TASK TO CARRY OUT: For the entries that follow, retype exactly the lines from the one containing "COMPETITION" to the one containing "AI Task Management", inclusive, and only those. Images stay out of the copy.

Entries taken from a collection:
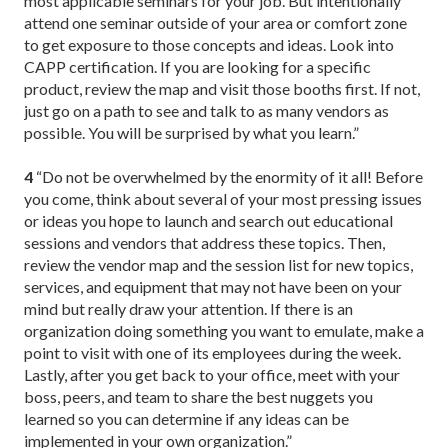
most applicable seminars for your job. But intentionally
attend one seminar outside of your area or comfort zone
to get exposure to those concepts and ideas. Look into
CAPP certification. If you are looking for a specific
product, review the map and visit those booths first. If not,
just go on a path to see and talk to as many vendors as
possible. You will be surprised by what you learn.”
4
“Do not be overwhelmed by the enormity of it all! Before
you come, think about several of your most pressing issues
or ideas you hope to launch and search out educational
sessions and vendors that address these topics. Then,
review the vendor map and the session list for new topics,
services, and equipment that may not have been on your
mind but really draw your attention. If there is an
organization doing something you want to emulate, make a
point to visit with one of its employees during the week.
Lastly, after you get back to your office, meet with your
boss, peers, and team to share the best nuggets you
learned so you can determine if any ideas can be
implemented in your own organization.”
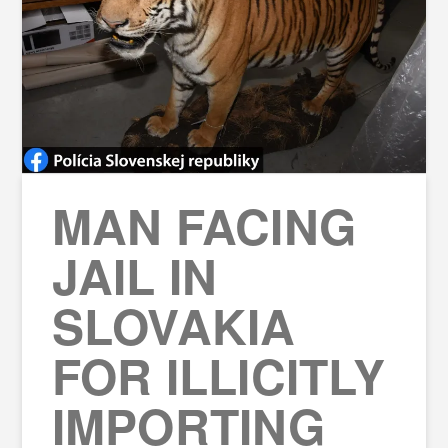
MAN FACING
JAIL IN
SLOVAKIA
FOR ILLICITLY
IMPORTING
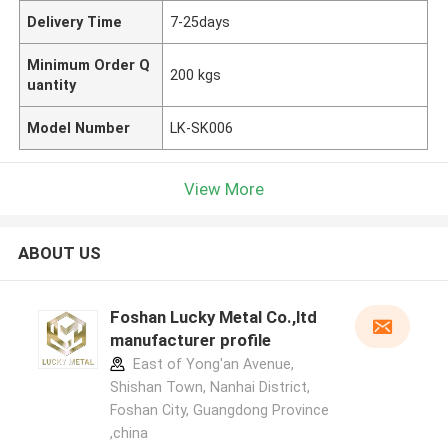
Delivery Time
7-25days
Minimum Order Q
200 kgs
uantity
Model Number
LK-SK006
View More
ABOUT US
Foshan Lucky Metal Co.,ltd
manufacturer profile
East of Yong'an Avenue,
Shishan Town, Nanhai District,
Foshan City, Guangdong Province
,china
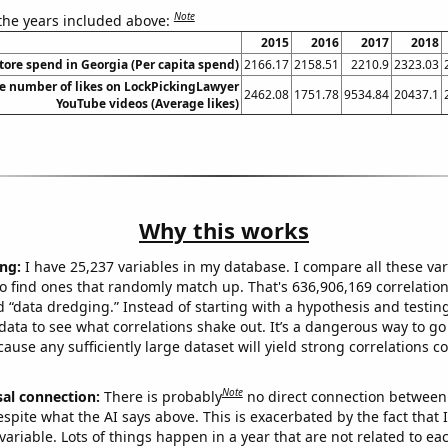
Note
 the years included above:
2015
2016
2017
2018
tore spend in Georgia (Per capita spend)
2166.17
2158.51
2210.9
2323.03
e number of likes on LockPickingLawyer
2462.08
1751.78
9534.84
20437.1
YouTube videos (Average likes)
Why this works
ng:
I have 25,237 variables in my database. I compare all these var
o find ones that randomly match up. That's 636,906,169 correlation
ed “data dredging.” Instead of starting with a hypothesis and testing 
ata to see what correlations shake out. It’s a dangerous way to g
cause any sufficiently large dataset will yield strong correlations c
Note
sal connection:
There is probably
no direct connection between
espite what the AI says above. This is exacerbated by the fact that 
variable. Lots of things happen in a year that are not related to ea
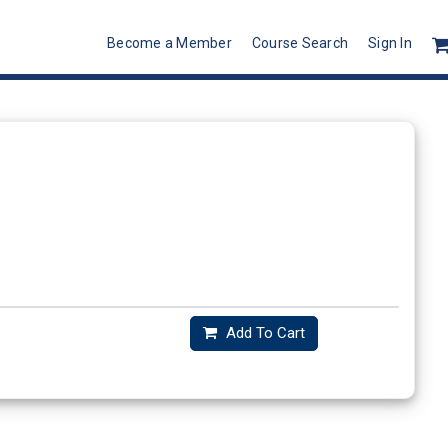
Become a Member
Course Search
Sign In
Add To Cart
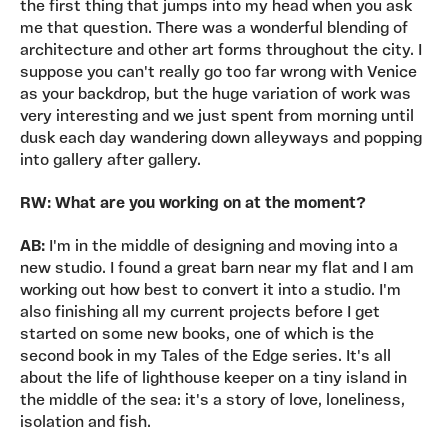
the first thing that jumps into my head when you ask
me that question. There was a wonderful blending of
architecture and other art forms throughout the city. I
suppose you can't really go too far wrong with Venice
as your backdrop, but the huge variation of work was
very interesting and we just spent from morning until
dusk each day wandering down alleyways and popping
into gallery after gallery.
RW: What are you working on at the moment?
AB:
I'm in the middle of designing and moving into a
new studio. I found a great barn near my flat and I am
working out how best to convert it into a studio. I'm
also finishing all my current projects before I get
started on some new books, one of which is the
second book in my Tales of the Edge series. It's all
about the life of lighthouse keeper on a tiny island in
the middle of the sea: it's a story of love, loneliness,
isolation and fish.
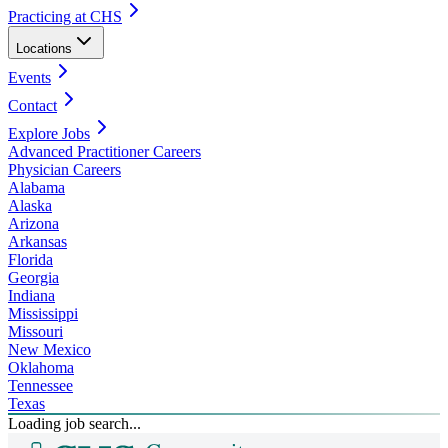
Practicing at CHS
Locations
Events
Contact
Explore Jobs
Advanced Practitioner Careers
Physician Careers
Alabama
Alaska
Arizona
Arkansas
Florida
Georgia
Indiana
Mississippi
Missouri
New Mexico
Oklahoma
Tennessee
Texas
Loading job search...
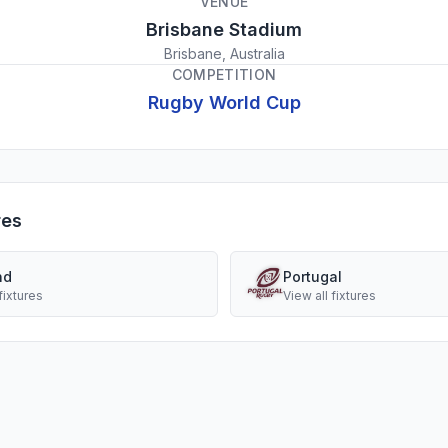
VENUE
Brisbane Stadium
Brisbane, Australia
COMPETITION
Rugby World Cup
res
nd
Portugal
fixtures
View all fixtures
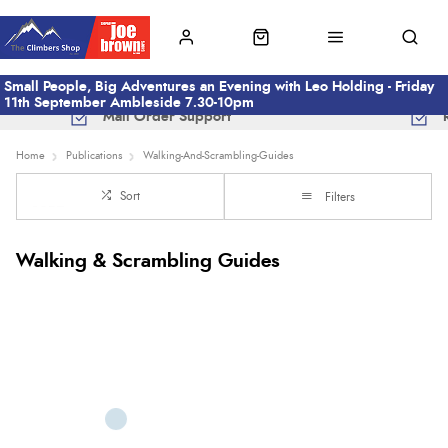
Small People, Big Adventures an Evening with Leo Holding - Friday
11th September Ambleside 7.30-10pm
Mail Order Support
Home
Publications
Walking-And-Scrambling-Guides
Sort
Filters
Walking & Scrambling Guides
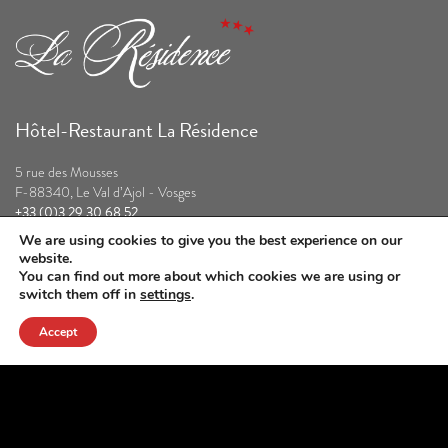
Hôtel-Restaurant La Résidence
5 rue des Mousses
F-88340, Le Val d’Ajol - Vosges
+33 (0)3 29 30 68 52
contact@la-residence.com
We are using cookies to give you the best experience on our
website.
Our partners
You can find out more about which cookies we are using or
switch them off in
settings
.
Accept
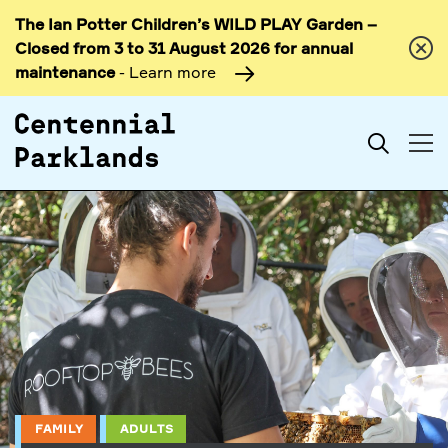
The Ian Potter Children’s WILD PLAY Garden –
Skip to
Closed from 3 to 31 August 2026 for annual
content
maintenance
- Learn more
Search
FAMILY
ADULTS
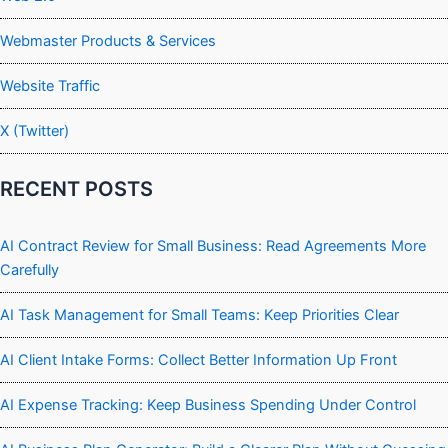
Webmaster Products & Services
Website Traffic
X (Twitter)
RECENT POSTS
AI Contract Review for Small Business: Read Agreements More
Carefully
AI Task Management for Small Teams: Keep Priorities Clear
AI Client Intake Forms: Collect Better Information Up Front
AI Expense Tracking: Keep Business Spending Under Control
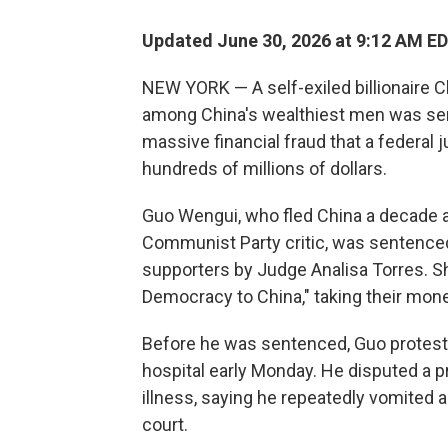
Updated June 30, 2026 at 9:12 AM E
NEW YORK — A self-exiled billionaire 
among China's wealthiest men was sent
massive financial fraud that a federal
hundreds of millions of dollars.
Guo Wengui, who fled China a decade a
Communist Party critic, was sentence
supporters by Judge Analisa Torres. Sh
Democracy to China," taking their money
Before he was sentenced, Guo protested
hospital early Monday. He disputed a p
illness, saying he repeatedly vomited a
court.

RESULT OF THIS TASK:
COMPETITION
Rugby World Cup
res
nd
Portugal
fixtures
View all fixtures
Small People, Big Adventures an Evening with Leo Holding - Friday
11th September Ambleside 7.30-10pm
Mail Order Support
Home
Publications
Walking-And-Scrambling-Guides
Sort
Filters
Walking & Scrambling Guides
Hôtel-Restaurant La Résidence
5 rue des Mousses
F-88340, Le Val d’Ajol - Vosges
+33 (0)3 29 30 68 52
contact@la-residence.com
We are using cookies to give you the best experience on our
website.
Our partners
You can find out more about which cookies we are using or
switch them off in
settings
.
Accept
The Ian Potter Children’s WILD PLAY Garden –
Skip to
Closed from 3 to 31 August 2026 for annual
content
maintenance
- Learn more
Search
FAMILY
ADULTS
Webmaster Products & Services
Website Traffic
X (Twitter)
RECENT POSTS
AI Contract Review for Small Business: Read Agreements More
Carefully
AI Task Management for Small Teams: Keep Priorities Clear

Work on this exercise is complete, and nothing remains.